Selmasongs (2000) by Bjork

I have not seen the film though it has been on my list for years. I suspect that the time for me to like the film is long past – if there ever was a time – but that doesn’t really apply to the soundtrack.

On “Overture” Bjork shows pretty great command of the orchestra, as if she could have had another career as a film composer. The use of orchestra continues throughout the soundtrack (such as the excellent fade out on “Scattherheart”) but it’s “Overture” that really sells me this alternate reality. It’s fascinating to hear something so good from someone who normally does something so different.

The rest of the record is a lot more what you might expect: some kind of weird hybrid of American musicals and European trip hop, with the other influence thrown in. (Some of claimed the percussion track on “Cvalda” to be waitisan but it’s not junkyardy enough.) If the cover of “It’s Oh So Quiet” felt out of place on Post this is the record where she reconciles her competing impulses of wanting to be in a musical and wanting to make avant garde but often danceable pop music. (And her alternate personas of quirky naif and eternal, timeless spirit.)
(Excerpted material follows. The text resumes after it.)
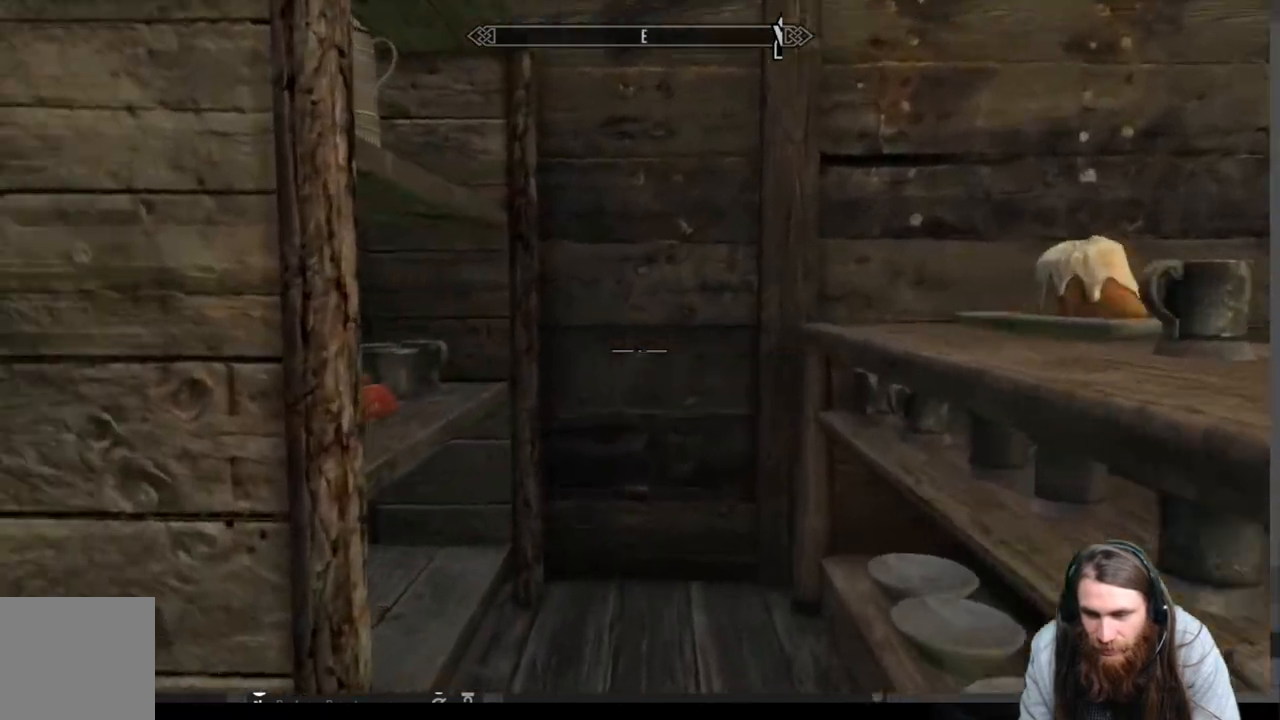
{"buttons": [], "left_stick": "up-right", "right_stick": "center", "events": [[17, "right_stick", "center"], [200, "left_stick", "up-right"], [233, "right_stick", "left"], [467, "right_stick", "center"]]}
I don’t know how the duets sound in the movie but here they add another dimension since this is not something that is common in Bjork’s regular music. Writing for another person seems to pull her to a little more conventional (in theatrical musical convention terms) and having an actual vocal foil gives the record a sound unique in her catalogue.

I haven’t listened to a lot of her recent music, but I know of no other record of hers from the first couple decades of her career which is like this. It’s distinct and unique and it functions without the film, which is the best thing I can say about a movie soundtrack as an album.